A 50-year trend of public disinvestment in our public colleges and universities has led to higher tuition and fees for students and resulted in institutions relying increasingly on adjunct faculty.

The average cost of college tuition and fees at public four-year institutions has risen 179.2 percent between 2002 and 2022. In 2020, more than 2 million students completed a bachelor’s degree and left college with an average of $30,467 in student loans. Roughly 7 percent of student borrowers have debt over $100,000. The mountain of debt borrowers graduate with is creating a huge strain on our economy and dramatically affecting borrowers of color in particular.[1][2][3]

Yet even with the high cost of college to students and their families, the money flowing into higher education is not directed towards teaching, research, and student support but rather towards a proliferation of executive positions and initiatives that prioritize generating revenue over education. This focus on higher education as a commodity rather than as a means to better life for all has resulted in institutional closures, program discontinuance, the rampant casualization of the academic workforce, and faculty and staff lay-offs.
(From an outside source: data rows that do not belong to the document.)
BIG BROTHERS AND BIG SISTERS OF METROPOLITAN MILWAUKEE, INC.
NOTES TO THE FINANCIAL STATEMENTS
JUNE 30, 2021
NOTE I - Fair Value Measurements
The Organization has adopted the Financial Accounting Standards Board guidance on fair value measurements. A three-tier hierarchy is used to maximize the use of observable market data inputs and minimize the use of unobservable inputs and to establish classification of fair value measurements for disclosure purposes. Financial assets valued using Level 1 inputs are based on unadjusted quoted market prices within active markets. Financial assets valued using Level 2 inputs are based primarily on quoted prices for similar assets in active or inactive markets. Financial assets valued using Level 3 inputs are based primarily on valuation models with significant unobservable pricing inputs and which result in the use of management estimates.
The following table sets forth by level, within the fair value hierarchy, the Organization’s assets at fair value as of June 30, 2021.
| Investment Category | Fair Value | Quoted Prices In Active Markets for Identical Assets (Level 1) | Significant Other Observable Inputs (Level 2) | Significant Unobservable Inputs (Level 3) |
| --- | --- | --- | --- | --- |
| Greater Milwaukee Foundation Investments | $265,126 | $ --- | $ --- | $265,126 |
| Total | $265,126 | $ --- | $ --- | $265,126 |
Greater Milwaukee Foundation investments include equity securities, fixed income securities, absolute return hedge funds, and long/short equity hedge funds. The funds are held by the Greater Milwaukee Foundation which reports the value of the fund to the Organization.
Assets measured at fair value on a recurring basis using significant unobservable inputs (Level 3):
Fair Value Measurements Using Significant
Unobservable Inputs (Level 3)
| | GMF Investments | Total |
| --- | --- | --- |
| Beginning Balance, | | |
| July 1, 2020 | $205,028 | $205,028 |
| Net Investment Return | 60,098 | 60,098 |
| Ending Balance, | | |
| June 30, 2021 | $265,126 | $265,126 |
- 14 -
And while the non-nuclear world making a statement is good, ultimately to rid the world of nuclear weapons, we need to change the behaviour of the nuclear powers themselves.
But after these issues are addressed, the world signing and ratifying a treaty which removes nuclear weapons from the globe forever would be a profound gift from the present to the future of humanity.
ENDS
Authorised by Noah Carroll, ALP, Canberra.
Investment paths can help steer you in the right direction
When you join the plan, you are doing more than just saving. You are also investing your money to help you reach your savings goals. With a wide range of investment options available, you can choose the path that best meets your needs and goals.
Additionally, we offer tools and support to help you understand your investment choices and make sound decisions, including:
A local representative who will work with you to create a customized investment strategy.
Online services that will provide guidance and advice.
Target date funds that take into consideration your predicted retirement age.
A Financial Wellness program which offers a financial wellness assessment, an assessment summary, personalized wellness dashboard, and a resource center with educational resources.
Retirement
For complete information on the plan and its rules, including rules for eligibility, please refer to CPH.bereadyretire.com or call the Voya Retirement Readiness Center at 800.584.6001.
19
The AFT believes we must fight for increased investment and public funding for higher education. The cost of college must not continue to be a barrier to accessing higher education, and we must redouble our efforts to further ensure that resources are directed to instruction and support for our students. Together, we must preserve higher education as a public good that supports knowledge creation, drives the economic prosperity of the communities and states it serves, strengthens civic and democratic institutions, and results in individual growth and prosperity.